Posts Tagged ‘ health disparities ’

Health Disparities: One Approach to Causes and Solutions

The concept of health disparities is a topic which deeply concerns me. Nailing down a definition of health disparities is a little difficult, but, in essence, it’s the idea that different people groups (regional groups, ethnic groups, cultural groups, socioeconomic groups, etc.) experience diseases and illnesses at different rates. There are a number of factors that contribute to these disparities, some biological, some psychological/spiritual, some social. It seems to me that, inasmuch as these disparities are preventable, we should prevent them. (The ethics of this statement deserve their own fleshing-out, but I’ll save that for another post).

Right now, I would like to comment on a few statements made in the documentary series Unnatural Causes, which, on the whole, I would recommend. It does a fairly good job presenting problems and raising questions, even if the answers it offers might not be the the ones I would give. I will start with one comment, since I’ll never actually get around to this if I try to do everything at once.

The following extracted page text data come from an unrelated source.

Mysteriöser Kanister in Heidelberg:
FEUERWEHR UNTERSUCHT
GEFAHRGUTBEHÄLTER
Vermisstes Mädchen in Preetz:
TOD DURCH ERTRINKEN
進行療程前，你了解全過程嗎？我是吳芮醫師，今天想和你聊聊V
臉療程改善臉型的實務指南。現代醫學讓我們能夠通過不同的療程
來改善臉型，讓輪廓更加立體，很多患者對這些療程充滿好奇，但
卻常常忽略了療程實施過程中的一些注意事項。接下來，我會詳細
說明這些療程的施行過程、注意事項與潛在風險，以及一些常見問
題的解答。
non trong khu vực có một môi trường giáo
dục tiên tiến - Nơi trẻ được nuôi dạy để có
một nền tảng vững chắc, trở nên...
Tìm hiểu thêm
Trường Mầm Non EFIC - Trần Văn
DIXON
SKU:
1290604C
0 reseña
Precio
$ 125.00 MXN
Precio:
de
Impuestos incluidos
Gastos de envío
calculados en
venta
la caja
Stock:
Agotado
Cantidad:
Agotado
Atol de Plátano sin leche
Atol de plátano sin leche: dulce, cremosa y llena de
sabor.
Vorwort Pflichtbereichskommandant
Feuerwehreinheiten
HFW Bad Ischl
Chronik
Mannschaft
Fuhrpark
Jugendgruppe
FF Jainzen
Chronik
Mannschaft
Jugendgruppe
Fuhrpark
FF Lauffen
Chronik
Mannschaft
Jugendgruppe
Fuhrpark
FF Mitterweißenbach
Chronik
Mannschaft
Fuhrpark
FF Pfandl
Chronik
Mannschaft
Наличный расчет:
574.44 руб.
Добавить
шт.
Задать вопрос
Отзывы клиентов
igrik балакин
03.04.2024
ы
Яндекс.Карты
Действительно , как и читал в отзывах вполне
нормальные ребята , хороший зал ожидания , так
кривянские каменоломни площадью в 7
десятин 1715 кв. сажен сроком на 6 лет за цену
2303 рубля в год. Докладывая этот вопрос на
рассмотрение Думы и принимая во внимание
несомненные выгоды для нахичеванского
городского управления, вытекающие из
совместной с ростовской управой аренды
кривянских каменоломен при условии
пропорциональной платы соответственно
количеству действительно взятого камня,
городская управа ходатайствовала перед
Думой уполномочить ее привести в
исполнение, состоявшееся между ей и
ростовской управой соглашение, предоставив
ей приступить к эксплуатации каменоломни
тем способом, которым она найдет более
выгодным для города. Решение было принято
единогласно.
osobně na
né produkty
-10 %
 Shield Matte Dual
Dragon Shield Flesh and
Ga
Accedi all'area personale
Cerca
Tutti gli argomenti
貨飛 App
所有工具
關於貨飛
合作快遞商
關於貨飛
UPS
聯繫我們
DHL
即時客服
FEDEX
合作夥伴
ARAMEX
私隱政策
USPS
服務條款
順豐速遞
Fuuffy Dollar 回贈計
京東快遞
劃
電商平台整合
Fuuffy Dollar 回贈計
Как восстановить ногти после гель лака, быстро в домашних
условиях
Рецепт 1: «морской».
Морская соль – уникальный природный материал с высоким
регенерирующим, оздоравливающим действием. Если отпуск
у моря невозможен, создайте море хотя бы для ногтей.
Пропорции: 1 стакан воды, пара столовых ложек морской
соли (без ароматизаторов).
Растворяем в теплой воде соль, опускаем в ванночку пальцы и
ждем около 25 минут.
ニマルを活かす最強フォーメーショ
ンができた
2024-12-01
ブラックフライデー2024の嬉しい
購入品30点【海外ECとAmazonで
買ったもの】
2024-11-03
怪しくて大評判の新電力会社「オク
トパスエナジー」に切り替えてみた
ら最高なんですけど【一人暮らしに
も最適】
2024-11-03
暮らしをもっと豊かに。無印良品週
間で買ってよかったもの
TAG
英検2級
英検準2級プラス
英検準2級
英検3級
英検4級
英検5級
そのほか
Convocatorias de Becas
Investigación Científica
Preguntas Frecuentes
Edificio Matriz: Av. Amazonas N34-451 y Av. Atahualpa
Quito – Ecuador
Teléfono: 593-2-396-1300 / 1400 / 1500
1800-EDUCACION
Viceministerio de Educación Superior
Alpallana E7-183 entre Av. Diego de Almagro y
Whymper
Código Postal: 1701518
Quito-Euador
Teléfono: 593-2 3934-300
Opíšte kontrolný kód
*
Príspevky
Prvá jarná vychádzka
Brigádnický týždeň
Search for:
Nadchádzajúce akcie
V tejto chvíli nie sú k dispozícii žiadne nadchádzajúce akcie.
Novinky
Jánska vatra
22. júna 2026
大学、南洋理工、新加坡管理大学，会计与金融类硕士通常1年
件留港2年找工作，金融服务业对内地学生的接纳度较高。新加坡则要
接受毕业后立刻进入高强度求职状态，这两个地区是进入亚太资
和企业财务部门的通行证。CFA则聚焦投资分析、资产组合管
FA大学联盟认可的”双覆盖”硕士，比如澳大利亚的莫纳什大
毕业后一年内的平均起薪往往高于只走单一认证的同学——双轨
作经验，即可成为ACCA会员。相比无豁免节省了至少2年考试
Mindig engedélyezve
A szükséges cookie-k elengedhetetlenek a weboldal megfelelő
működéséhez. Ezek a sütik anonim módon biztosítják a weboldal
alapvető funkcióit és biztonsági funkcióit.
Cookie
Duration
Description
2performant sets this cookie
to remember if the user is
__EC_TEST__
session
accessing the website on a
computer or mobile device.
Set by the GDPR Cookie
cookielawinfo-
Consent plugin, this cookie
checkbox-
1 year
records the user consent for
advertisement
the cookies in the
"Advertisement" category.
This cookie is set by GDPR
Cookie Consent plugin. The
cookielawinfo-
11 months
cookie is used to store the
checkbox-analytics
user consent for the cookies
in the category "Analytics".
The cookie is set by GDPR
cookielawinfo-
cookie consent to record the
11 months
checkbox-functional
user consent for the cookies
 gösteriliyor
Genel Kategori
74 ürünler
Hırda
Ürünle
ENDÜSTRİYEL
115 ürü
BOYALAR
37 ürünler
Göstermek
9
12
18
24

At one point in the first episode (transcript here), the documentary discusses the relative paucity of grocery stores that offer fresh foods (compared to abundant fast-food chains) in low-income areas. This limits the availability of healthier foods for low-income families. To me, this does seem like a problem. However, this is the explanation offered:

It’s not the design of nature that these environments are going to be different. They arise as a result of policies or the absence of policies that create these enormous inequalities and resources.

The suggestion is that governmental policies (presumably zoning laws and the like) or the lack of such policies are the cause of the unavailability of healthier foods for poorer people. I would like to examine the logic of this statement by drawing an analogy to a statement made earlier in the documentary.

Earlier, this statement is made regarding the many and varied causes of illness and disease:

Health care can deal with the diseases and illnesses. But a lack of health care is not the cause of illness and disease. It is like saying that since aspirin cures a fever that the lack of aspirin must be the cause of the fever.

The lack of health care does not cause disease. In the same way, I would argue that the lack of governmental policies cannot cause grocery stores to avoid certain neighborhoods. Sure, governmental policies might be one way to fix the problem (not necessarily the solution I would prefer), but a lack of policies is not the cause of the problem.

There is a tendency to look to the government to solve every problem encountered which is pervasive in the discussion of health disparities. Personally, I would like to see a theological engagement with health disparities with an emphasis on how the church can become involved in solving problems of health disparities. It seems to me that health care is, at its core, a ministerial endeavor, and the church should be (and historically has been) intimately involved in medicine.